### Task to complete
Please rewrite the rows starting with the line containing "left wrist: (419, 260, -6)" and going on through the line containing "right knee: (505, 345, 14)", replacing "hip" with "hip joint" and changing nothing else.

### Bounding box coordinate data
========

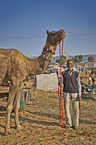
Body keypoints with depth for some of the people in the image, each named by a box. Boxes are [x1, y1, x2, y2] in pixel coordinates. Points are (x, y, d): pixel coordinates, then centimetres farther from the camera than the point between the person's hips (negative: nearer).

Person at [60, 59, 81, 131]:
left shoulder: (76, 74, 4)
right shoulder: (63, 73, 5)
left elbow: (79, 85, 5)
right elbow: (62, 83, 7)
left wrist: (79, 95, -2)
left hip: (75, 93, 0)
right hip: (66, 93, 0)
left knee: (76, 109, 0)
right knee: (67, 108, 2)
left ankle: (75, 125, 13)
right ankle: (68, 124, 17)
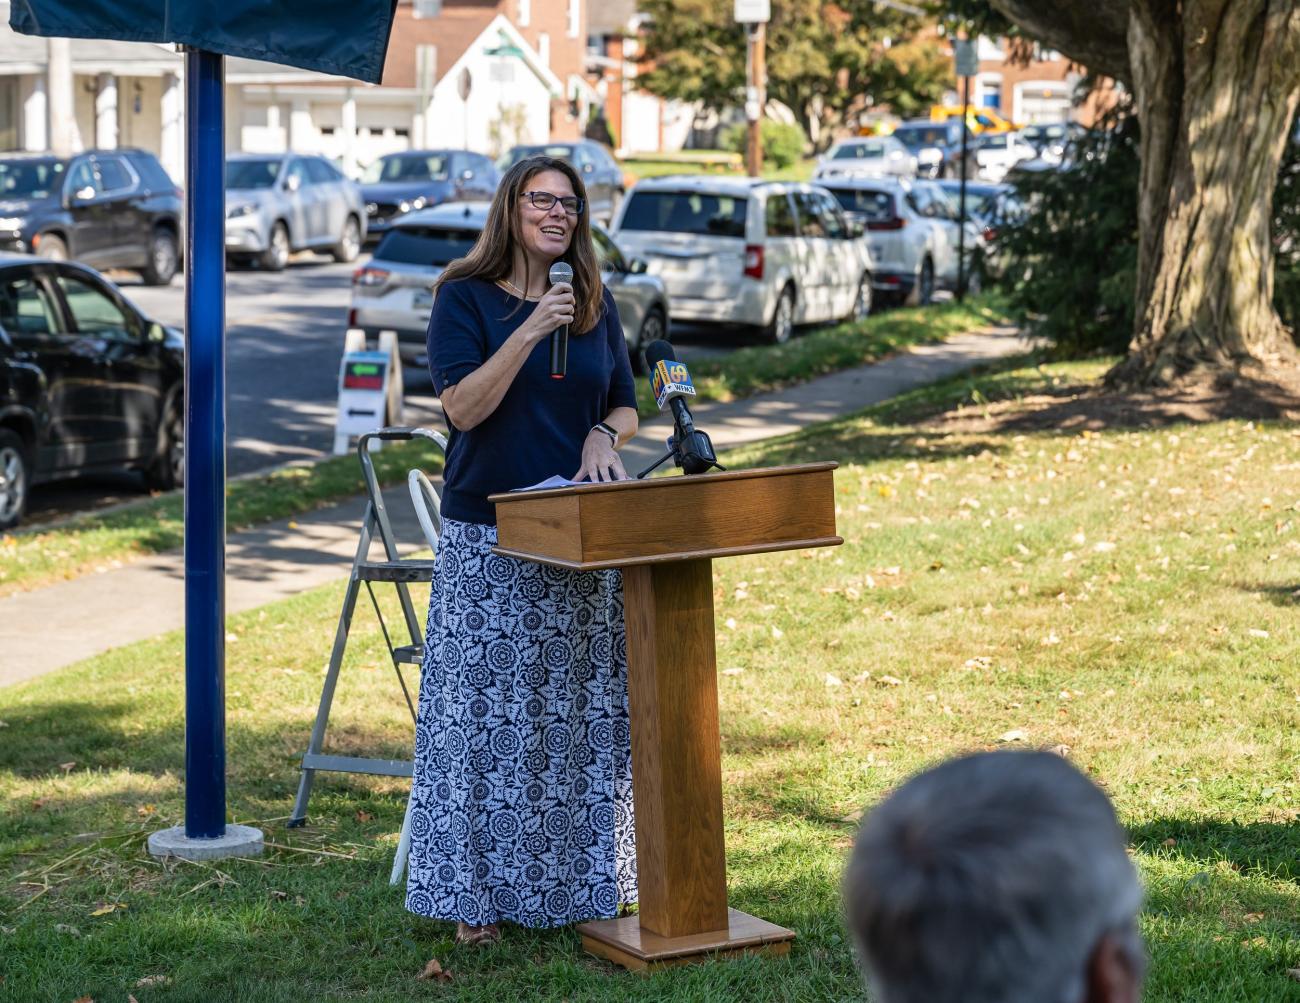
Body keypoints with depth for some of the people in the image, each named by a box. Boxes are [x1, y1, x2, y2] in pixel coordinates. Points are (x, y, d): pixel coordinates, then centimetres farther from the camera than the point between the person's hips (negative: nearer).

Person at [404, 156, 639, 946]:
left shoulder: (595, 302, 11)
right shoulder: (466, 297, -2)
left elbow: (627, 409, 17)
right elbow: (463, 407, -12)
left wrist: (605, 434, -6)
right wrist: (531, 330, -20)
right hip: (489, 537, -4)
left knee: (584, 710, 6)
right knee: (490, 716, -4)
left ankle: (583, 881, 16)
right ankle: (479, 894, 3)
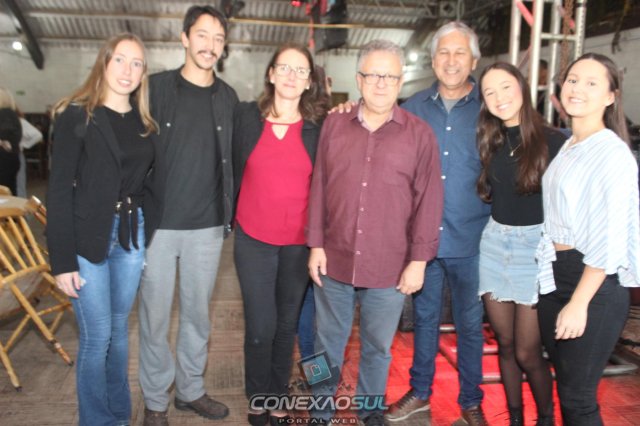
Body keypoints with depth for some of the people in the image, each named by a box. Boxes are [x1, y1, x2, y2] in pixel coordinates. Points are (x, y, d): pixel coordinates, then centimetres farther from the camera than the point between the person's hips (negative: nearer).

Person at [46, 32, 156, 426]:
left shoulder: (143, 122, 7)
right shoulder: (76, 116, -7)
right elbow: (59, 192, -10)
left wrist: (147, 235, 0)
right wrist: (63, 260, -13)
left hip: (132, 234, 4)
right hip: (88, 237, -4)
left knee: (120, 328, 16)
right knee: (96, 336, 4)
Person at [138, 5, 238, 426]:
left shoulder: (228, 97, 7)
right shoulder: (156, 88, -2)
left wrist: (229, 214, 7)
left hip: (208, 227, 3)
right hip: (157, 225, -2)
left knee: (198, 314, 14)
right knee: (155, 317, 7)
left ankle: (191, 389, 33)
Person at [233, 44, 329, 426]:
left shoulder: (320, 125, -2)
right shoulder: (247, 115, -1)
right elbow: (235, 171, 7)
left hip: (300, 243, 1)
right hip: (253, 240, 0)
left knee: (287, 324, 14)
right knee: (261, 326, 2)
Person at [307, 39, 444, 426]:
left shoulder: (420, 133, -3)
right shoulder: (334, 125, 4)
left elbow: (429, 201, -4)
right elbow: (319, 189, 4)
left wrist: (419, 260, -6)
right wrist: (316, 245, 1)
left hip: (389, 267, -1)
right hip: (335, 260, 2)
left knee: (378, 346, 16)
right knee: (329, 342, 17)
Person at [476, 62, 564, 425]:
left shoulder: (554, 141, -10)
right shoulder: (490, 142, 5)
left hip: (538, 247, -4)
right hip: (495, 244, 5)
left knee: (527, 352, 2)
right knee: (505, 345, 14)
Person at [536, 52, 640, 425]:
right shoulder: (568, 147, 12)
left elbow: (610, 238, -19)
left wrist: (579, 303, -20)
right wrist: (550, 274, 14)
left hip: (594, 282, -8)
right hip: (556, 274, 8)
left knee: (578, 396, 2)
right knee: (566, 382, 19)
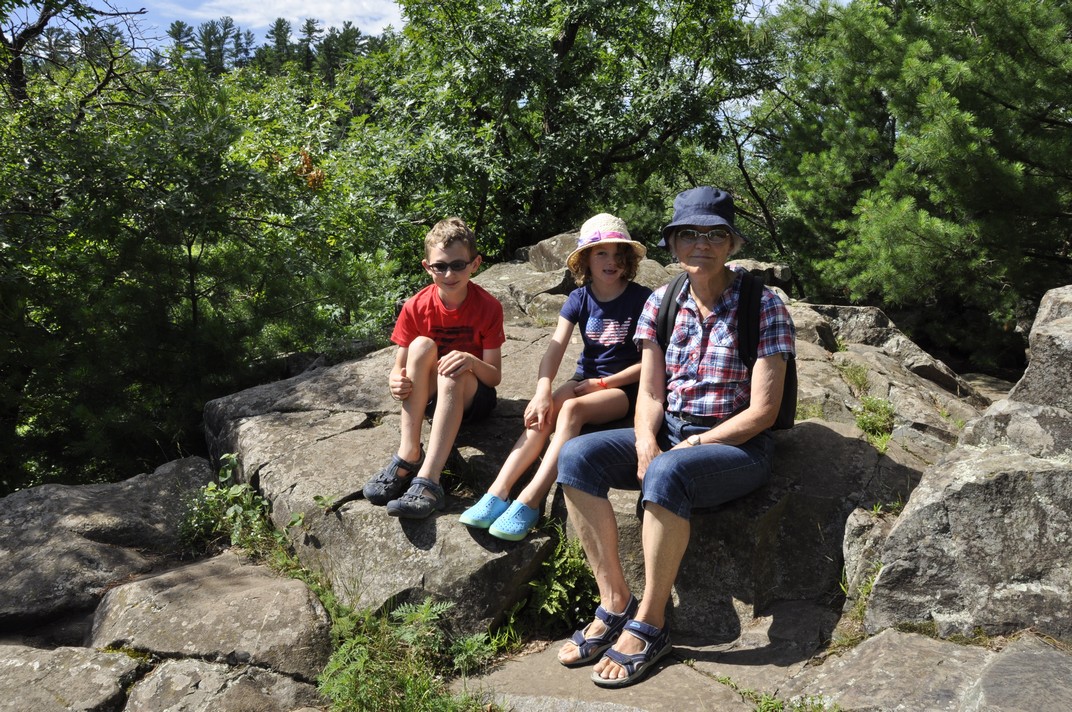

========

### Reply to the task
left wrist: (419, 260, -6)
right wrist: (316, 245, 1)
left hip joint: (389, 267, -1)
right hip joint: (335, 260, 2)
left knee: (378, 346, 16)
right knee: (329, 342, 17)
Person at [476, 62, 564, 425]:
left shoulder: (554, 141, -10)
right shoulder: (490, 142, 5)
left hip joint: (538, 247, -4)
right hip joint: (495, 244, 5)
left knee: (527, 352, 2)
right knee: (505, 345, 14)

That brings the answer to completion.